Although you can figure these out in the ARV portion using average item on market for financing costs, you also need to determine other kinds of carrying costs including:
- Property Tax
- Electric, Gas, Water
- Condo Fees and Association Fees
When determining costs, the longer you carry that property or house in your name, the more of these carrying costs you’ll have.
For example, in Massachusetts, property taxes are paid quarterly. In almost all of our flips, we project six months from close to close. And in the case of property taxes, we are trying like hell to avoid paying that third tax payment. We usually factor in the first two an ad in the third just to be safe, but the quicker you can rehab and sell the less property taxes will cost you on your flip.
When it comes to carrying costs or any other costs, prepare for the worst and expect the best. If you’re extremely conservative and “worst-case” in all your estimates and you still end up making money, then the property will likely be a real winner for you.
When the property actually provides on the market, you’ll probably have a realtor’s commission payment to pay. However, this usually comes out of the income from the purchase of the real-estate property or house. This is usually 5 to 6%.
So if you are flip sells for $250,000, at a 5% commission, you’ll owe the realtor $12,500 at the closing. Obviously, this cost is more the higher the price range and less, the lower the price range.
Although 5 to 6% of the sale price is like a lot to give up, I encourage you to use a good real estate agent to help you sell all your house flips. This is largely because a good one will help you sell the property much faster than you could on your own, saving you money on your soft costs like financing and carrying costs mentioned above.
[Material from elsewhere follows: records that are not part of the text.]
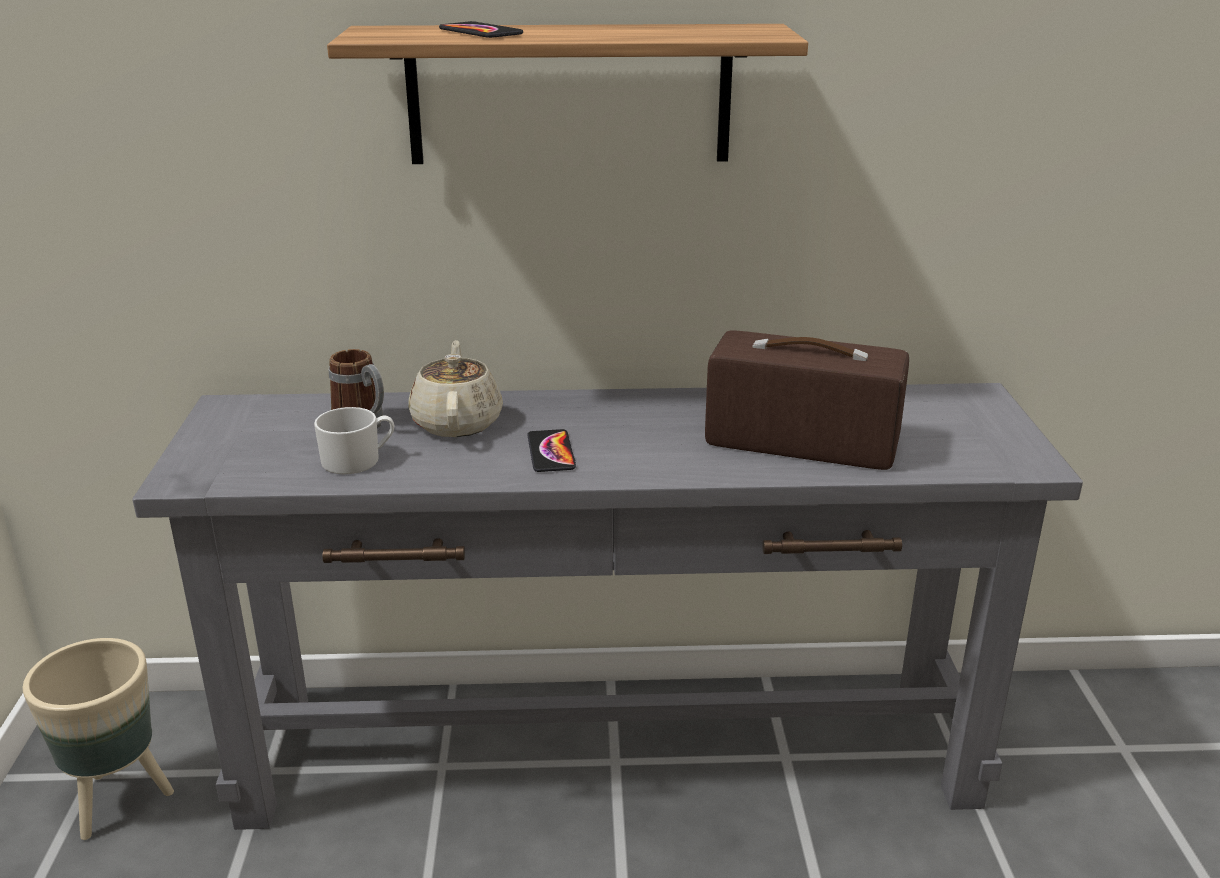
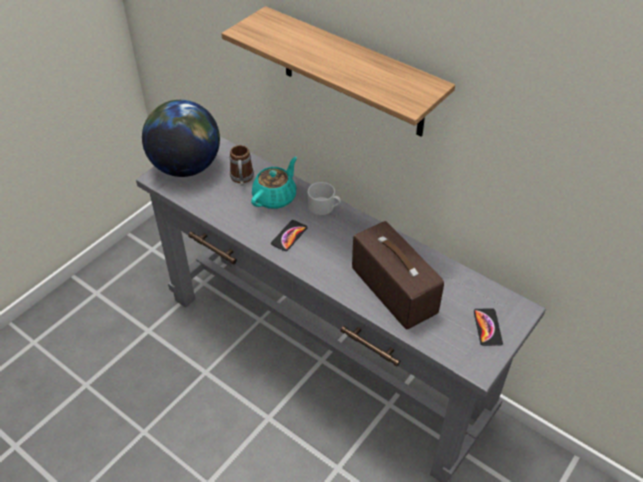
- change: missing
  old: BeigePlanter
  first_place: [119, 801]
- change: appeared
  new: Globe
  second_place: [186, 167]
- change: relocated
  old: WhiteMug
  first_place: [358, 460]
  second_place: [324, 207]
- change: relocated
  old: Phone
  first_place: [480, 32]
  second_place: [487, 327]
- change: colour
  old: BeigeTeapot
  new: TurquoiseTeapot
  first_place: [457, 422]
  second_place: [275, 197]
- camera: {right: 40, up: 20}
Ideally, while your real estate agent is marketing, showing, doing open houses and ultimately working is hard as possible to sell your flip, you should be leveraging your time and actively pursuing your next flip.
Estimating House Flip Costs: Conclusion
Your costs will vary from project to project; however all the costs outlined here will most likely determine about 95% of your overall costs. In some cases, you will have more costs because of the market that you’re in. If you flip condominiums and not single-family properties, you’ll always have to deal with the condo fee as part of your overall cost. In your market, these are just the cost of doing business.
But at the end of the day, as long as you factor each and every cost into all your formulas and strictly adhere to the 70% rule when buying, regardless of costs, there is a very high likelihood that you’ll make a solid profit. However, if you break the rules, do lots of “eraser math” on your projections, then you could see your profits quickly go up in smoke. No matter what though, the costs that are outlined here in this guide should help answer that question of how much it costs to flip houses.